My parents had already split up, and I was living with my mom in the co-op. No money to send me on school trips to Cuba or England or anything, not that I was extremely aware of them. I was devouring ecological magazines in the school library and drawing and dreaming… while crushed by a sense of fatality and unworthiness that I was undeserving of anything good socially. Being bullied from kindergarten to grade nine will do that to someone. My few attempts at being social were met with ridicule, and I did not know how to proceed.
I had fled from Phys Ed after grade nine.

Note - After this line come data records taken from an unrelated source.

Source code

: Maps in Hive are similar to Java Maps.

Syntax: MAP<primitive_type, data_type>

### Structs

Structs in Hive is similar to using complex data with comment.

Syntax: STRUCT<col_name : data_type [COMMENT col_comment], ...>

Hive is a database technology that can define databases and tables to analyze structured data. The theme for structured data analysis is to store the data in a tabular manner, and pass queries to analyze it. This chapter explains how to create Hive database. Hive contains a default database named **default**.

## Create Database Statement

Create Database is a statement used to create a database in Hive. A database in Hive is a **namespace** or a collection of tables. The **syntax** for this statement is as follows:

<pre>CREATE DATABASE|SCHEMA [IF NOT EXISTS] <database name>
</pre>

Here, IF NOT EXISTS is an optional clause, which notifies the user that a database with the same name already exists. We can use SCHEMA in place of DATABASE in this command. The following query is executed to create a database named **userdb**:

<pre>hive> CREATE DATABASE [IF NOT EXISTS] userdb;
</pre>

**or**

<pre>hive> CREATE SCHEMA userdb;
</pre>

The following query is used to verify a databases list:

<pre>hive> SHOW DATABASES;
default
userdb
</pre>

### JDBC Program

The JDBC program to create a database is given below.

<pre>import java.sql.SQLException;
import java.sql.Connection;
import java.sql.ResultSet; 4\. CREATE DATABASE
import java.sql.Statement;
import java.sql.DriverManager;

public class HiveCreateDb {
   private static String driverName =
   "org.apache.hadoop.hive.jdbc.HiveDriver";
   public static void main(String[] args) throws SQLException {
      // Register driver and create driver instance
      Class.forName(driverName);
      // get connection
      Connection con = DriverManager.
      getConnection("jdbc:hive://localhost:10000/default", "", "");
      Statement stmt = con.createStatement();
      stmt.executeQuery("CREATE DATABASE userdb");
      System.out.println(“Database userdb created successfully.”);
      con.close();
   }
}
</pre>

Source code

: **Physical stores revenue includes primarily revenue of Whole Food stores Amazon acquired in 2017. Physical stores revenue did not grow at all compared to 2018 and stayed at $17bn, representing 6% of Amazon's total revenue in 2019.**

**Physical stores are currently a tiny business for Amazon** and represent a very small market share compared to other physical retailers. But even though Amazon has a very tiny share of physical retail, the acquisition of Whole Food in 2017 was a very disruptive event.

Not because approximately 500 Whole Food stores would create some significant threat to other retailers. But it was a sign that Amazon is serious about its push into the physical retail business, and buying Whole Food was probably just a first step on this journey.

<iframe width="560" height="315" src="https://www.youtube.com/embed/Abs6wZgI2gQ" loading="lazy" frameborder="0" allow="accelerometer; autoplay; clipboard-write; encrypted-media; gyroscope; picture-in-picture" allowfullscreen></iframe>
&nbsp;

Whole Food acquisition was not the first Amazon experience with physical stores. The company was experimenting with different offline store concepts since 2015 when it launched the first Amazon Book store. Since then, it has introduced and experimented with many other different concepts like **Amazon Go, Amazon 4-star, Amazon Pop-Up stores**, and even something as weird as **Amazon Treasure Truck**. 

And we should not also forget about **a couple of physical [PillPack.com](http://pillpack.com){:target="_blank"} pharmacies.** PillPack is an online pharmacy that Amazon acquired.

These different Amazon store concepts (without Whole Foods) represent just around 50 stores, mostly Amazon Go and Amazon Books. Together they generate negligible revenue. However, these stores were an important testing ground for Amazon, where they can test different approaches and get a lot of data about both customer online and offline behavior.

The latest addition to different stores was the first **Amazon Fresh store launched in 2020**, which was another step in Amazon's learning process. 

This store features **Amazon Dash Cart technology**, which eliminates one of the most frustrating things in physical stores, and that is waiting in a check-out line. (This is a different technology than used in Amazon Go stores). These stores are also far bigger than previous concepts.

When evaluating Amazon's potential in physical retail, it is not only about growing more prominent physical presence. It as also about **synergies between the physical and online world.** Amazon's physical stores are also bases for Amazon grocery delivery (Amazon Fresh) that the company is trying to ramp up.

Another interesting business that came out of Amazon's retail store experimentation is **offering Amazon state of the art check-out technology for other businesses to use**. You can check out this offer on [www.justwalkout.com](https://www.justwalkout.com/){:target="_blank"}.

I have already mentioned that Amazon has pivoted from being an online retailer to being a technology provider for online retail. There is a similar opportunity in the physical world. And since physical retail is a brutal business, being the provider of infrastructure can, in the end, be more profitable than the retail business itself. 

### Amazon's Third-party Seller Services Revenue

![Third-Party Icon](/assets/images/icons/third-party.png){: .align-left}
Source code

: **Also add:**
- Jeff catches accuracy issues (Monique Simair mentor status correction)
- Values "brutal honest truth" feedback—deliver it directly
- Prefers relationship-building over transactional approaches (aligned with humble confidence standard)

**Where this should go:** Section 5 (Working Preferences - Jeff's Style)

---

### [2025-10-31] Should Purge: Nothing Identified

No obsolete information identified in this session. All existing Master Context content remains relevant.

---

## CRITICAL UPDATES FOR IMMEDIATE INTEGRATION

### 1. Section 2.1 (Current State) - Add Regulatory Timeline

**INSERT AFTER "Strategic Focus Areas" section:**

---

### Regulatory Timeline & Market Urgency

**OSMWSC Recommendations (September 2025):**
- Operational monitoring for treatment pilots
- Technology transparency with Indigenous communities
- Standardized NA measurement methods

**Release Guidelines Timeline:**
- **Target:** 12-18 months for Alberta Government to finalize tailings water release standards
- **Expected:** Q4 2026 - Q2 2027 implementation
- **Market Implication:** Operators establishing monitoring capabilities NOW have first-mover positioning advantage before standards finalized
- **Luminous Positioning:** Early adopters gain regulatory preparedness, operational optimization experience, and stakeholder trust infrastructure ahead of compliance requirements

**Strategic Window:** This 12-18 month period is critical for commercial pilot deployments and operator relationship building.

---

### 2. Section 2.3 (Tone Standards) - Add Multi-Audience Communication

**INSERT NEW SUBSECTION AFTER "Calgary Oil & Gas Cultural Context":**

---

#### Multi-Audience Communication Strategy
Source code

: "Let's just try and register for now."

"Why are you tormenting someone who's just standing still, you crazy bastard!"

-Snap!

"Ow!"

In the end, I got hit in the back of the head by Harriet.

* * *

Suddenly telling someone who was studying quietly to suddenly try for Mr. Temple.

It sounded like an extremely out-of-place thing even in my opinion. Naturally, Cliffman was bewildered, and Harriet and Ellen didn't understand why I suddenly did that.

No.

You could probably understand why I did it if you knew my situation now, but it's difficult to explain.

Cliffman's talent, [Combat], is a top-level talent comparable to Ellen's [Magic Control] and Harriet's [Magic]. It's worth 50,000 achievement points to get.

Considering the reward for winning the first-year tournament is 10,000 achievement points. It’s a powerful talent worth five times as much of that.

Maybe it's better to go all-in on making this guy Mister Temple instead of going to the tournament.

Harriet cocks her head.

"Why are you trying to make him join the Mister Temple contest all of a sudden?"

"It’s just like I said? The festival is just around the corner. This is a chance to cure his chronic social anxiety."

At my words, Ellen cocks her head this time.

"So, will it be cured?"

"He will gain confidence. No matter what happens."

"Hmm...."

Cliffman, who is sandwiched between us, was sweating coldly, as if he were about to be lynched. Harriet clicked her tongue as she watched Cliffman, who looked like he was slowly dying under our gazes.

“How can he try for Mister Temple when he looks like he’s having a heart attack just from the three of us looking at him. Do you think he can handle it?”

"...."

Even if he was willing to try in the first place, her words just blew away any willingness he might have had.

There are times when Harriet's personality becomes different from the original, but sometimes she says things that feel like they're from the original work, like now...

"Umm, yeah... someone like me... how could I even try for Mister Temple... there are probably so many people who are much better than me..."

I’d been skipped ahead in grade one, and as a result, I was always smaller and less physically-developed than those around me. Phys Ed taught me to be utterly ashamed of my body and my physicality.
My life was drawing and writing and reading.
How would the message get to me? No cell phones. Let’s say it shows up in the Board of Education’s mainframe in Oshawa and someone prints it out and sends it to me informally.
So the message. Hmm. Have to scrunch it a bit.
“ItGetsBettr.UHavFaceBlindness:CantRecognizPpl.Need2LrnSocialSkls.Spk&UseFrench&OthrLangs.Draw.GoToOCA.ExerciseAlone&DoGymnastics.URBi.PS:AngelaLikedU”
OCA is the Ontario College of Art (now OCAD U) in Toronto. At the end of high school I had the choice of going to Waterloo University to study architecture, or going to OCA to study some sort of art. I chose Waterloo. Mom thought I should have gone to OCA. I think now that she was right. Much later, I ran into someone who did go to OCA at this time, and it sounds like I would have thrived there. 
Most of the message is to explain things I did not find out until much later, like face blindness: things I did not even know were different than most people’s experience.
Angela was the first girl who ever asked me out, at the end of grade eight. Called me up at home and everything. I thought she was making fun of me and turned her down. Much later, I ran into her on Facebook, and she told me it broke her heart. 
In my defence, it really was the first time anyone had asked me out. It was beyond my belief that someone, especially a cute girl, would actually like me, so of course I thought she was making fun of me.